Duration: 365 days
GOD WITH US
After Peter rightly identifies Jesus as the Messiah, Jesus instructs his disciples to keep his identity a secret. He tells them he must suffer and die. Peter protests, and Jesus rebukes him. Only Satan would want Jesus not to die to pay for sins.
A few days later, Jesus unveils his glory while on a mountaintop with Peter, James and John; God booms his love for his Son. But once they travel back down the mountain, they’re greeted by the world’s brokenness again. A father has brought his young demon-possessed son to the disciples, but they aren’t able to drive out the evil spirit. Jesus does—this kind of demon can be removed only by prayer.
A rich man comes to Jesus; he has lived an outwardly righteous life but wants to know how to gain eternal life. The man’s possessions are a hindrance to him, so Jesus instructs him to give away all he owns. The rich man looks disheartened and walks away sad. Jesus explains that the cost of following him is high, but anyone who sacrifices for him will receive blessings in this life—along with persecutions—but also eternal life in the future.
Jesus and his disciples start their trek to Jerusalem, and he shares once more that he will lose his life there, but that God will raise him from the dead.
The King’s Heart
It had been a long, long time to be misunderstood. God yearned for his people to know him, but early on they broke their connection with him, leaving them fatally sick and spiritually blind.
God began the long process of reintroducing himself. He painted pictures of his heart through Passover, at Mount Sinai, in the tabernacle. But blind hearts can’t see even clearly presented truth. God must have heard people talking about him over the years—discussions at synagogues and around dinner tables. How often he must have wanted to break in so he could correct misunderstandings, so he could show himself for who he really is. Who are you, God?

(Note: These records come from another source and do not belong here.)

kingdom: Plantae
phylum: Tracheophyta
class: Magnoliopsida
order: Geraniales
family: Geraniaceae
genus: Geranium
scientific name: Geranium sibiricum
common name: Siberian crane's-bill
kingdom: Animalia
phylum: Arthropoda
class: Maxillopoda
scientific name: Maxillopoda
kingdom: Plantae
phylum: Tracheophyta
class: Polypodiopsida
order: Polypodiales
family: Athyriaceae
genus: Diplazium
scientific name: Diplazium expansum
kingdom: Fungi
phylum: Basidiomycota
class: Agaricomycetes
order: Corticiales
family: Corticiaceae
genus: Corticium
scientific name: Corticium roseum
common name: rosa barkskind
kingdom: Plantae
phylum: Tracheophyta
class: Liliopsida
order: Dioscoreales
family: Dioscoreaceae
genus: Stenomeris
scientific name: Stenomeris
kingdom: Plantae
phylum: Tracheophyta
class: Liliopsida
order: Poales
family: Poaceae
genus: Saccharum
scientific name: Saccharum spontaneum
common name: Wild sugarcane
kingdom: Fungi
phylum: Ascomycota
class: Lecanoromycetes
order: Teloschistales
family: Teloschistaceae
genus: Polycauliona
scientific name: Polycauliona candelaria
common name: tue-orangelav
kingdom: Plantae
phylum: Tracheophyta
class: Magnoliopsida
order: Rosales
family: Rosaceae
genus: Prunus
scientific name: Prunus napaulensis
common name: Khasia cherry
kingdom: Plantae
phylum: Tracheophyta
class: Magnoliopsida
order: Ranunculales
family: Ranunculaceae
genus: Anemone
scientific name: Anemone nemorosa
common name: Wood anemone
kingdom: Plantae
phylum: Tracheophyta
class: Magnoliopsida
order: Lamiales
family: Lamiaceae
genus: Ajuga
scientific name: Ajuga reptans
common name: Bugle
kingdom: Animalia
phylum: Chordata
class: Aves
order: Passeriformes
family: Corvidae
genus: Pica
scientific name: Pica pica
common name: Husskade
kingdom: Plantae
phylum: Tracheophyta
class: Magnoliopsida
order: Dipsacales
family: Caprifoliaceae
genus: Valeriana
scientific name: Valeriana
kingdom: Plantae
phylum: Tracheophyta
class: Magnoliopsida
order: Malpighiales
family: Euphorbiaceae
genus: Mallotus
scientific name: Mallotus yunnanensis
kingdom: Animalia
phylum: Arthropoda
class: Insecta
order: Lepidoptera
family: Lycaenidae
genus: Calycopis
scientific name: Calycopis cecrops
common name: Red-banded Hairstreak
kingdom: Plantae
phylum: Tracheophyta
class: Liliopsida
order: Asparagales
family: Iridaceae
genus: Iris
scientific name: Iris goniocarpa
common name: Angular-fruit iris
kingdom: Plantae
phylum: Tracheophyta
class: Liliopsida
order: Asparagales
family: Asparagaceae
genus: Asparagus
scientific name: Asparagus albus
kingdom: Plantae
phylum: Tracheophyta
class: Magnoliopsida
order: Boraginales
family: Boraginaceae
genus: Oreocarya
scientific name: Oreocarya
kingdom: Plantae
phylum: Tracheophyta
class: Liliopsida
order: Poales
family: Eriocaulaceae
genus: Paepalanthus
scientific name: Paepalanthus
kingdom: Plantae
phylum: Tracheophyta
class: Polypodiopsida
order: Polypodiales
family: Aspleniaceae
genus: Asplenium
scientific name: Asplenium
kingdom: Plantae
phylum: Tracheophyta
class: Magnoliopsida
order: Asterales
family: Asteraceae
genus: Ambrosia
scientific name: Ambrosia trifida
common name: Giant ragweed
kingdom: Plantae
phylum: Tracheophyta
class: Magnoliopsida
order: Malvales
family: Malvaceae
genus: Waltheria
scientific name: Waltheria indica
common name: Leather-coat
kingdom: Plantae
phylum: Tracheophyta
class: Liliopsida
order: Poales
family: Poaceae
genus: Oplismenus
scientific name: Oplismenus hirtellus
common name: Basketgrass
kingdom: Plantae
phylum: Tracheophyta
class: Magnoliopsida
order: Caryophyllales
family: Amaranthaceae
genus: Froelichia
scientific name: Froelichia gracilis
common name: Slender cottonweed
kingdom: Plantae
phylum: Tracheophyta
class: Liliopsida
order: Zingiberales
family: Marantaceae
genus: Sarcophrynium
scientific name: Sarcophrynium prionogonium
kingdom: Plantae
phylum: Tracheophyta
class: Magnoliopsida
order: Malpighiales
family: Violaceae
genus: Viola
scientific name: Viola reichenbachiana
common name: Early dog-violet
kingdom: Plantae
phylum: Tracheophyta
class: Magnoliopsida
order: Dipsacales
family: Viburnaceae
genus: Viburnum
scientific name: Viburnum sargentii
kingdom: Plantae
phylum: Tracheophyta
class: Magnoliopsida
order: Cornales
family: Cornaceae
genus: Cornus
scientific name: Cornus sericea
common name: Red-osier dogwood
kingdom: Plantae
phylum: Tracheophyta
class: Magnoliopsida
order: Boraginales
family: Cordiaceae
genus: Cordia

Then Jesus came: “This is my Son, whom I love. Listen to him!” (Mark 9:7).
It must have brought the Father great joy as he watched Jesus live—correcting wrong thinking, loving people and setting them free. Finally his heart was being lived out.
When Peter rebuked Jesus for saying that he must suffer and die, Jesus rebuked him back. Peter was suggesting that there was a shortcut to saving the world, which was what Satan insinuated when he tempted Jesus (see Matthew 4:8-10).